GREENE: Well, can I ask you about that contribution because when the White House was responding to all of this yesterday, the White House suggested that what the president is talking about - although, they did not neither confirm nor deny the exact comments, but that his essential argument is that preference should be given to immigrants into this country who are bigger contributors to the United States economy. If you had the chance to talk to him, what would you say to him in response?
ALTIDOR: Again, that's what I'm saying. This - there's a lot of misconception. There's a lot of cliches here about Haitian and our contribution to this society. The great city of Chicago was created by Haitian. And to this day, if you go on college campuses, if you're go in many - even if you go to NASA, there are Haitian scientists working there. We have - we've been great contributors of this country as Haitian immigrants, also many folks of Haitian descent.

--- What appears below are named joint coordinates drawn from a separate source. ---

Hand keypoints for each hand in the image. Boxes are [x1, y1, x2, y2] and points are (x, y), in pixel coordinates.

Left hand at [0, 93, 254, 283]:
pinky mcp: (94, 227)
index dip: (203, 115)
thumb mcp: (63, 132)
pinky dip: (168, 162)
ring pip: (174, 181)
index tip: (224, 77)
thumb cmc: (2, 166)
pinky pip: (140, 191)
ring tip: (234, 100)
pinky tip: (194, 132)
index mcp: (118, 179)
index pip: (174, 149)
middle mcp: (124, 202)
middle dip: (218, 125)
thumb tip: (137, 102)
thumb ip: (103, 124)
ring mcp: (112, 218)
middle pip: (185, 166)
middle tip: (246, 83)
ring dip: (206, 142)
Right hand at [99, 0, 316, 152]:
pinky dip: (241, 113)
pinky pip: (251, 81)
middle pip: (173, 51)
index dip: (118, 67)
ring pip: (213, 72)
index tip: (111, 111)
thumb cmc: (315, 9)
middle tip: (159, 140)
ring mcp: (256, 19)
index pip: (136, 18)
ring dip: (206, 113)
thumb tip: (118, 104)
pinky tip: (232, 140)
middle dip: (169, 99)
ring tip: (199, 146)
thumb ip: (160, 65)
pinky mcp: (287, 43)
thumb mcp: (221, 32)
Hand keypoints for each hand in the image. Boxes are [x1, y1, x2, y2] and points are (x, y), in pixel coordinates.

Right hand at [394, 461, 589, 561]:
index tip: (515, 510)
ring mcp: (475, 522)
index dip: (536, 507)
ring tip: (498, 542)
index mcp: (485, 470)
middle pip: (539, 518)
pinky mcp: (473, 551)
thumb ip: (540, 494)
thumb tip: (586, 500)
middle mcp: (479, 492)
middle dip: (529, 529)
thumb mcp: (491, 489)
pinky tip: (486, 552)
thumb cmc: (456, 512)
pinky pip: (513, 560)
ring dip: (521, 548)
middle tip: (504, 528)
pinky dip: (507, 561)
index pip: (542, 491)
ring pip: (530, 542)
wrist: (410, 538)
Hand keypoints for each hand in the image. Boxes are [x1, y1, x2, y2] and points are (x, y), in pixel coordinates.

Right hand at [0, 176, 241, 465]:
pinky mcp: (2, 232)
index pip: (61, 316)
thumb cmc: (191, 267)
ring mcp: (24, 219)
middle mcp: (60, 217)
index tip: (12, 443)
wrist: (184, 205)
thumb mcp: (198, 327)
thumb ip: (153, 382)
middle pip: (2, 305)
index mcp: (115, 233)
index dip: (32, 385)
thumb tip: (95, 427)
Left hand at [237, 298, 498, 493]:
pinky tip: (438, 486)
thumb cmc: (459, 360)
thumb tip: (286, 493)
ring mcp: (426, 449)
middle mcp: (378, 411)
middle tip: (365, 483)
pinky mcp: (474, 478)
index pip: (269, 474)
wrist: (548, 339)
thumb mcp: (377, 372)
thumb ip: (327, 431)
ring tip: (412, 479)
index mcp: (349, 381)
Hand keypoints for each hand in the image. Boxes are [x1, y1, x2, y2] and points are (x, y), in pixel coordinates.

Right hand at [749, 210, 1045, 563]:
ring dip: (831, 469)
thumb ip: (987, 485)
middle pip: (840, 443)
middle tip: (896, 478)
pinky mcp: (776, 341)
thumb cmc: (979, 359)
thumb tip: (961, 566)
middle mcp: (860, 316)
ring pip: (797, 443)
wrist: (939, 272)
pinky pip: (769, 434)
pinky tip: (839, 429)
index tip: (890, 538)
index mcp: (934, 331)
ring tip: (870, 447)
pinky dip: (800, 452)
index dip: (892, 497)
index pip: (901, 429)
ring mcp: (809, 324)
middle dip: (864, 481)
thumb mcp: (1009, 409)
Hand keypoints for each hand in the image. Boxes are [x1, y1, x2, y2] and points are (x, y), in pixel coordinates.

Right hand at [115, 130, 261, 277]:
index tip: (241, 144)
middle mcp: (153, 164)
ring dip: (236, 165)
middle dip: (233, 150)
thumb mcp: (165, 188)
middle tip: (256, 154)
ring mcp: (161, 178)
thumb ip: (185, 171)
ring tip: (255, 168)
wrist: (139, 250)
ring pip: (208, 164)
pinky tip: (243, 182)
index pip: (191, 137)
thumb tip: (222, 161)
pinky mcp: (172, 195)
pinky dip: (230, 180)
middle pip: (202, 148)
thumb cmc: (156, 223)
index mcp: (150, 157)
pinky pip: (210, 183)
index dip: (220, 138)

We continue to do that in many communities, whether you go to Florida, whether here in Washington, D.C., in the DMV area, whether you go in Boston. In many parts of the country, Haitians have been great contributors to this country. So the notion that we're simply here to actually take advantage of the U.S. - it's actually misinformed information. So those cliches - we hope as a result of the statement that were allegedly made, we can begin to move away from those narratives because they're actually not true.
GREENE: Haiti's ambassador to the United States, Paul Altidor, joining us in our studios this morning. Mr. Ambassador, thank you very much. We really appreciate it.
ALTIDOR: It's a pleasure. Like I said, we hope that this would have been an opportunity to talk about the earthquake and the good progress the country of Haiti's making today. Thank you so much.
GREENE: As I said, we're all thinking about the recovery efforts. I know it's been a long, long journey.
ALTIDOR: Thank you.
GREENE: I want to turn briefly to NPR congressional correspondent, Scott Detrow. Scott, President Trump's comment overshadowed a meeting with senators at the White House - a bipartisan group that seemed to have worked out an immigration deal. Does this now blow that up?
SCOTT DETROW, BYLINE: It's unclear. They had put together a bill, they said, did everything Trump asked. This morning Trump said that he thought that deal was a big step backwards. The wall wasn't properly funded among other things. It's really different than what Trump said Tuesday. I'll just read that quote - this is Tuesday, a meeting with lawmakers from both parties - "I'll be signing it. I'm not going to say, oh, gee, I want this or that. I'll be signing it."
Now he's been presented with a deal. He seems to have a lot of problems with it. The senators involved in the negotiations say they're going to keep pressing and making their case to both President Trump and to Congress.
GREENE: All right, NPR's Scott Detrow. Scott, thanks.